■ Written task ■
Below are records; copy every line among them that contains the word "Rechtsanwälte".

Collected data
--- START ---

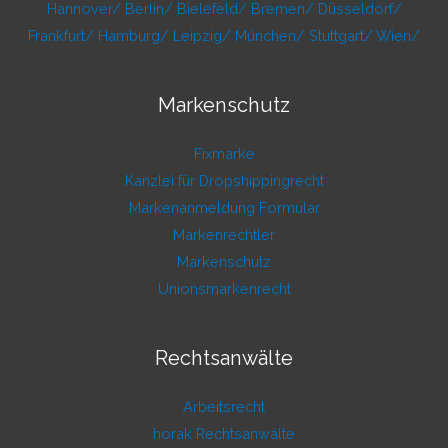
Hannover/
Berlin/
Bielefeld/
Bremen/
Düsseldorf/
Frankfurt/
Hamburg/
Leipzig/
München/
Stuttgart/
Wien/
Markenschutz
Fixmarke
Kanzlei für Dropshippingrecht
Markenanmeldung Formular
Markenrechtler
Markenschutz
Unionsmarkenrecht
Rechtsanwälte
Arbeitsrecht
horak Rechtsanwälte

--- END ---

■ Your solution ■
Rechtsanwälte
horak Rechtsanwälte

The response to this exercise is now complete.